Это религиозно-обновленное движение зародилось в Нидерландах в 70-х годах XIV в. и в дальнейшем получило наименование «новейшего благочестия» (devotio moderna). Его важнейшим литературным памятником стало произведение «О подражании Христу» (ок. 1418), обычно приписываемое Фоме Кемпийскому (ок. 1379— 1471) как одному из несомненных авторов этого произведения. Мистические настроения самоуглубления и отрешенности, пронизывающие его, выражали, хотя и не вызывающее, но довольно решительное неприятие внешней, формальной и громоздкой официальной религиозности, которая заменялась здесь религиозностью глубоко личностной и сугубо моральной. Вместе с тем аскетические мотивы, характерные для данного произведения, как и для всего направления «новейшего благочестия», не позволяют видеть в нем начало гуманистического движения в германских странах. Но все же определенные стимулы в этом направлении «новейшее благочестие» давало уже Николаю Кузанскому (1401—1464), а теперь и Эразму Роттердамскому.

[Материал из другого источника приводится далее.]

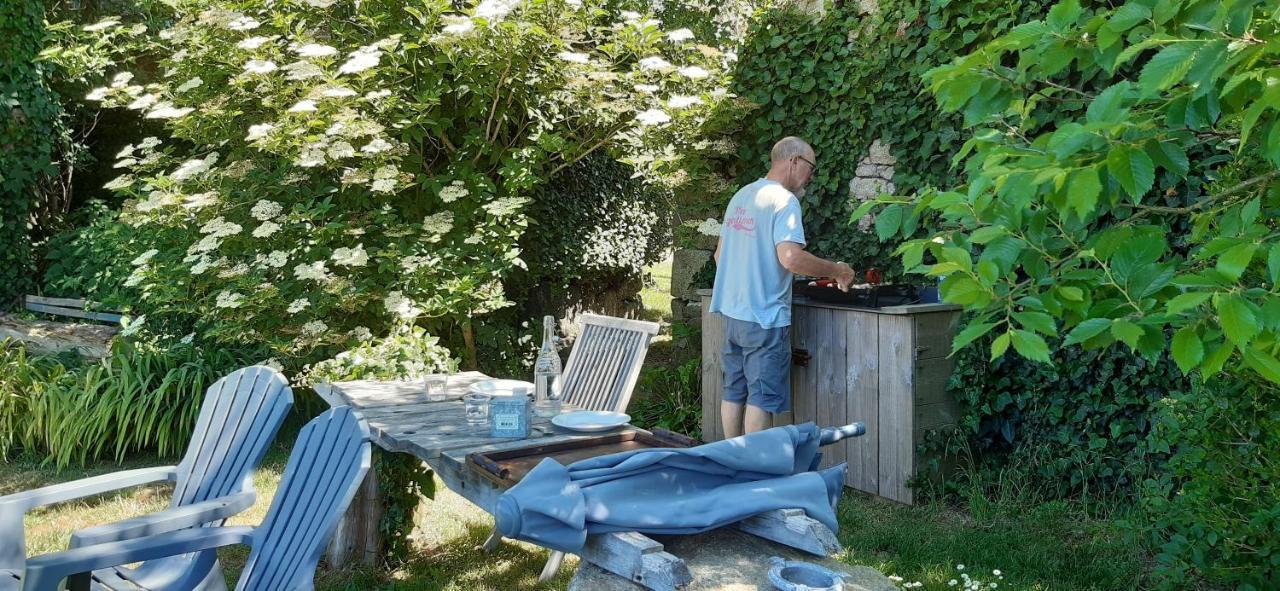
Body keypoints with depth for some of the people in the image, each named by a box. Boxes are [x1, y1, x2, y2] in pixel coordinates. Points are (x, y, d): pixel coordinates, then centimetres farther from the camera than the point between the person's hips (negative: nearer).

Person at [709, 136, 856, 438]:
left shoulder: (741, 195, 14)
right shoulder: (784, 200, -13)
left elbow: (720, 254, 20)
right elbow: (791, 257, -25)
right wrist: (838, 270, -13)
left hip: (731, 311, 9)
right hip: (764, 317, -8)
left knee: (734, 393, 13)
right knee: (762, 399, -2)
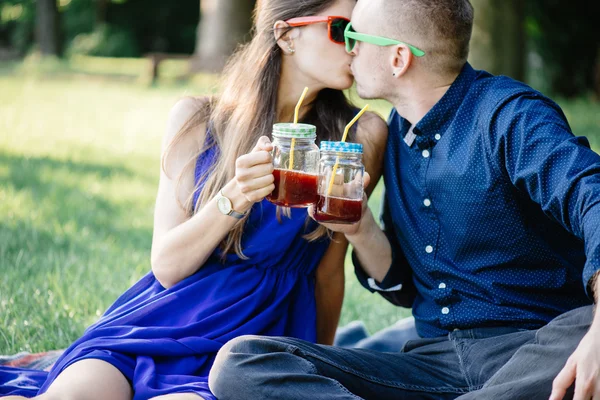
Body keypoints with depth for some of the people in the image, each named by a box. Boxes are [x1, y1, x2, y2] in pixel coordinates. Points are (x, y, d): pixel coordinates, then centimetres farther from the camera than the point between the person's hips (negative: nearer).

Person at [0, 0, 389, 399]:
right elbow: (167, 266, -1)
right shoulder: (197, 119, 3)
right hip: (163, 322, 0)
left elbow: (328, 273, 9)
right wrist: (235, 196, -16)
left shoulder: (358, 136, 1)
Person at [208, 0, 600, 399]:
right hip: (436, 360, 6)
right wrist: (360, 230, -1)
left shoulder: (509, 115, -7)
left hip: (538, 351, -6)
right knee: (237, 362, -15)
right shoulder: (397, 132, 16)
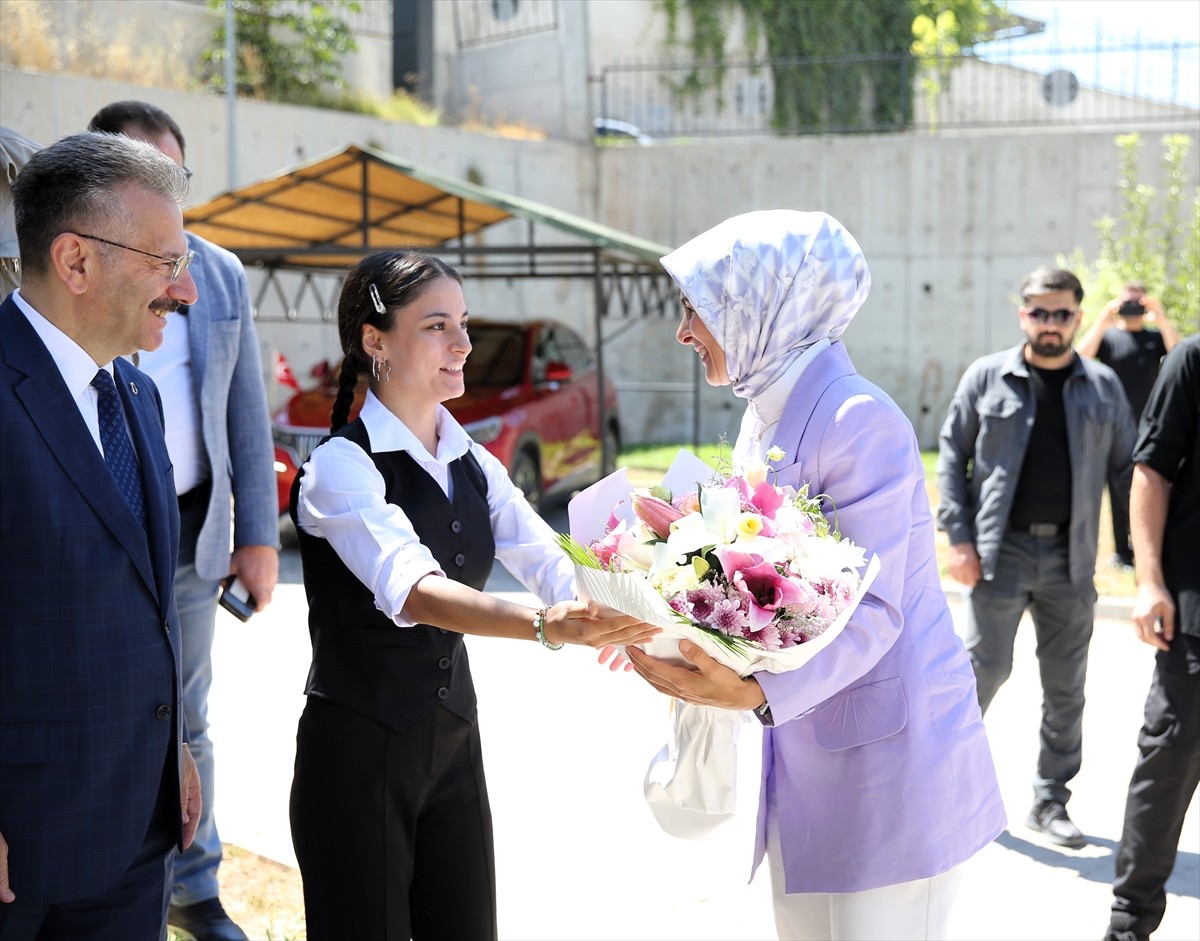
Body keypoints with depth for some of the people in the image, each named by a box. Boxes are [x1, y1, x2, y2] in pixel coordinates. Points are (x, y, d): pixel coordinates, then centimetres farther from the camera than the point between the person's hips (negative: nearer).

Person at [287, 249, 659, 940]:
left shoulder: (475, 467, 8)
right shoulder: (343, 465, -15)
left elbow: (557, 570, -6)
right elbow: (412, 591, -32)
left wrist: (634, 618, -27)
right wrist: (547, 626, -48)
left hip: (454, 745, 6)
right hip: (359, 751, -6)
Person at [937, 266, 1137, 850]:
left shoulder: (1103, 387, 6)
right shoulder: (987, 378, 1)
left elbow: (1126, 468, 9)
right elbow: (952, 456, 2)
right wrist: (958, 538, -6)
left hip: (1070, 556, 3)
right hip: (1001, 550, -2)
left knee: (1065, 686, 8)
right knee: (985, 666, -3)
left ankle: (1050, 801, 20)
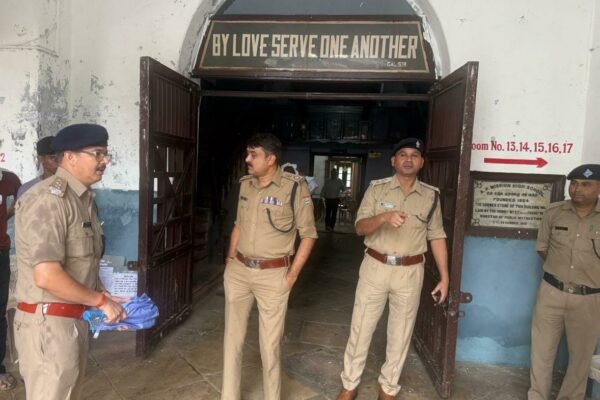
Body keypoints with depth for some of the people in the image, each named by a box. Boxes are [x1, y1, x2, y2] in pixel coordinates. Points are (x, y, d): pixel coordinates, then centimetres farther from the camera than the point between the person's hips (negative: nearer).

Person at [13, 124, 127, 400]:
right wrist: (101, 301, -17)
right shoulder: (49, 200, -20)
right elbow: (46, 276, -27)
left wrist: (106, 299, 5)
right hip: (48, 322, -9)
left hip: (75, 318, 9)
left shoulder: (84, 199, 10)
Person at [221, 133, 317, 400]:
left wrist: (292, 275, -10)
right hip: (238, 272, 5)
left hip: (273, 275, -5)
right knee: (232, 338, 14)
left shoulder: (295, 187, -12)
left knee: (270, 344, 7)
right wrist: (230, 261, 11)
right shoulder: (245, 184, 5)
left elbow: (308, 235, -8)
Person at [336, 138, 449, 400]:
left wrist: (444, 277, 2)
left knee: (400, 334, 12)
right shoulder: (377, 189, -3)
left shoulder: (431, 196, 2)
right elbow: (360, 228, -9)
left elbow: (437, 237, 6)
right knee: (360, 328, 8)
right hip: (375, 268, -1)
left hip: (410, 273, 1)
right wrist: (385, 216, -29)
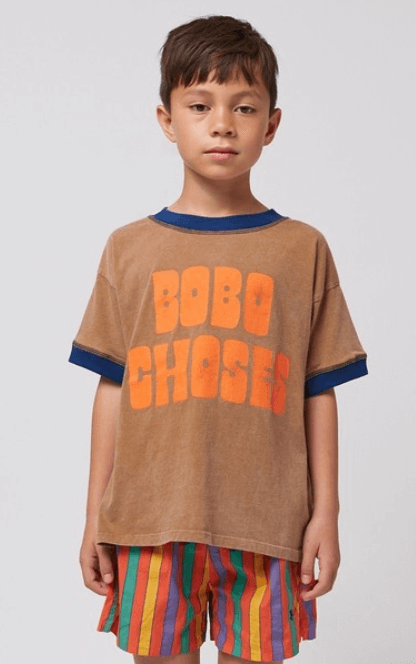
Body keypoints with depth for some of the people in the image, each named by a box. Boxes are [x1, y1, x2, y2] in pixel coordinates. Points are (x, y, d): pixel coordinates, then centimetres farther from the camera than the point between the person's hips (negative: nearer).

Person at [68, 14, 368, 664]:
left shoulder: (302, 249, 3)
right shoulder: (130, 249, 5)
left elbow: (319, 393, 5)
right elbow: (113, 390, 6)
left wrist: (325, 514, 2)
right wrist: (96, 518, 6)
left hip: (264, 527, 0)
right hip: (152, 523, 1)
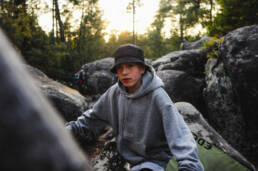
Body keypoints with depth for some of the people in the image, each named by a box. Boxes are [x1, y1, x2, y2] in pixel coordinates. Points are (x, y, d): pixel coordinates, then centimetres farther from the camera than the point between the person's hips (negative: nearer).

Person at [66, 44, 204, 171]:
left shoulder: (157, 96, -20)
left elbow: (178, 132, -28)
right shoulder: (114, 93, -4)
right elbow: (93, 118, 11)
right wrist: (71, 129, -1)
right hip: (125, 157, 6)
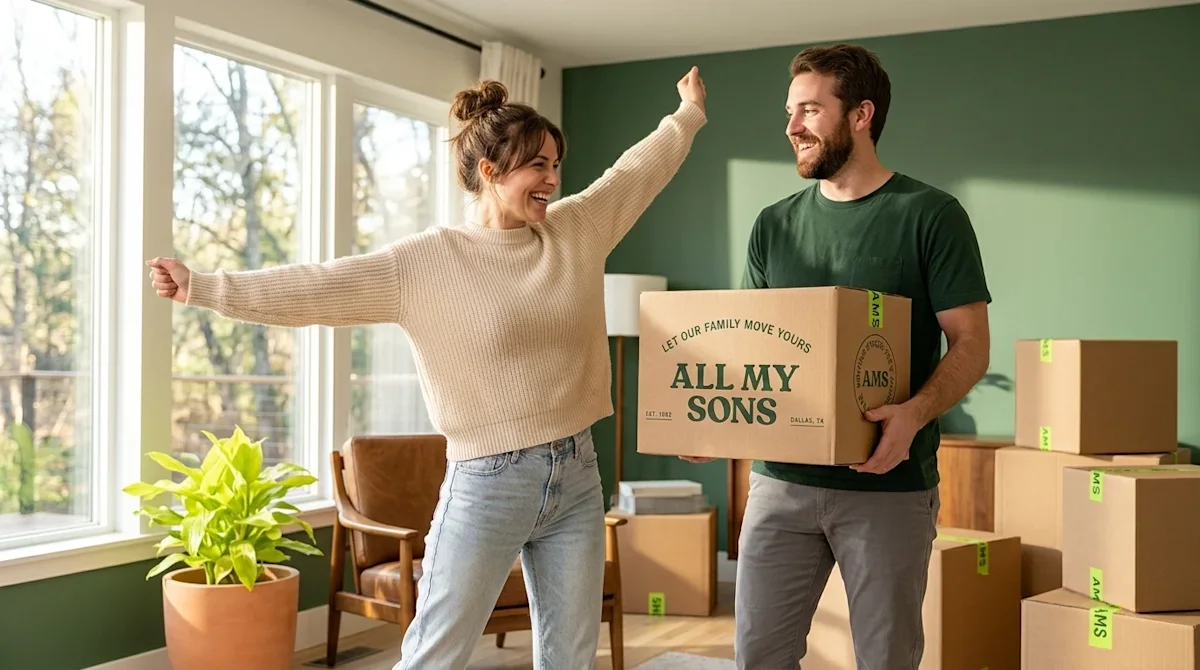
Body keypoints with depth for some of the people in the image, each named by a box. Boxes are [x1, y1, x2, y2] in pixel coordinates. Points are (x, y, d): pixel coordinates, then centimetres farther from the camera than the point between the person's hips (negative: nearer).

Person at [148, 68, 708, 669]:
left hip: (576, 478, 5)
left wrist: (688, 115, 34)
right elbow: (314, 288, -13)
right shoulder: (426, 262, -9)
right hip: (487, 484, -5)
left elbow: (637, 171, 21)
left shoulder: (576, 231, 6)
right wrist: (204, 287, -19)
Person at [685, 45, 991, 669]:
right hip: (781, 478, 4)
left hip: (888, 484, -3)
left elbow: (970, 343, -5)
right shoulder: (774, 224, 11)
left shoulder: (930, 214, -2)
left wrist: (915, 413, -24)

Дальнейшую духовную эволюцию Эразма в кружке Колета нельзя понять и без учета воздействия — прежде всего на самого главу кружка — идей флорентийских платоников. Особо значительную роль сыграла при этом идея Фичино и Пико делла Мирандола о «всеобщей религии», основывавшаяся на платоновском представлении абстрактного бога, тяготевшем к пантеизму. Христианство, согласно этой концепции, лишь одно, хотя и наиболее совершенное, проявление этой максимально широкой религии. Послания апостола Павла — эта важнейшая составная часть Нового завета — с их сильнейшей моралистической окрашенностью более других документов этой базисной книги христианства питали стремления оксфордских гуманистов к переориентации господствующей католической религии. Колет, читавший лекции о Посланиях апостола Павла, подвергал резкой критике присущий ей формализм и моральную деградацию ее официальных служителей.
Возвращаясь к «Книге антиварваров», следует отметить, что словами ее персонажей (особенно Баттуса) Эразм стремился подчеркнуть «антиварварство» не только апостола Павла (в меньшей мере и некоторых других персонажей Библии), но и большинства отцов церкви, которые прекрасно знали произведения языческих философов и риторов, даже если отвергали их идеи[36]
. Роттердамец стремится представить здесь своим союзником прежде всего самого крупного и авторитетного из латинских «отцов» — Аврелия Августина. Он рисует его чуть ли ни одним из основоположников «литературной республики», подчеркивая его интерес к свободным искусствам. В духе своего «просветительства» Баттус—Эразм уверяет, что Августин признавал все науки — диалектику, риторику, физику, историю и другие, исключая только те, которые он считал суеверными[37].Но по мере дальнейшего развития христианского богословия возрастала неприязнь его носителей к наукам и образованности и соответственно их невежественность. О последней еще нельзя говорить, имея в виду деятельность и произведения Фомы Аквинского, комментировавшего язычника Аристотеля, прибегавшего в своих теологических диспутациях даже к Цицерону, а также Дунса Скота, тоже обращавшегося к древней философии. В отличие от них дремучее невежество характеризует современных богословствующих схоластов, которые, ничего толком не зная, ничему и не могут научить других[38]
, хотя и «воображают, будто познали все и вся»[39]. В своем пренебрежении к современным ему «диалектикам» (традиционное наименование схоластиков) Баттус—Эразм утверждает даже, что они тупы от природы и, следовательно, занимаются своим делом лишь как ремеслом, без всякого призвания[40].В целом, таким образом, можно констатировать, что уже в «Книге антиварваров» Эразм далеко пошел по пути включения античной культуры в христианскую. Это в первую очередь и предопределило его философские симпатии. Среди них прежде всего следует подчеркнуть значение платонизма.
Это могучее идеалистическое направление (которое в ту эпоху не различалось от его неоплатонического продолжения и систематизации), сыгравшее главную роль в становлении христианской философии в эпоху «отцов», стало основоположным если и не для всех, то определенно для большинства гуманистов XV—XVI вв. При этом не только в силу их оппозиции господствовавшей томистской схоластике, формально опиравшейся на Аристотеля (этого «бога всех наших докторов богословия»)[41]
. В значительно большей степени преимущественный интерес гуманистов к платонизму определялся их универсалистскими стремлениями как в философии, так и в религии, которые они пытались максимально сблизить, для чего платонизм давал тогда наиболее адекватную идейную базу.Прямых ссылок на Платона и его учение немало в различных произведениях Эразма. Не менее важна, однако, косвенная зависимость его мировоззрения от платонизма, выявившаяся, например, в высокой оценке Оригена, одного из наиболее глубоких христианских богословов, который опирался именно на платонизм (в его рождавшейся тогда неоплатонической форме) и оказал существенное влияние на антропологию Эразма.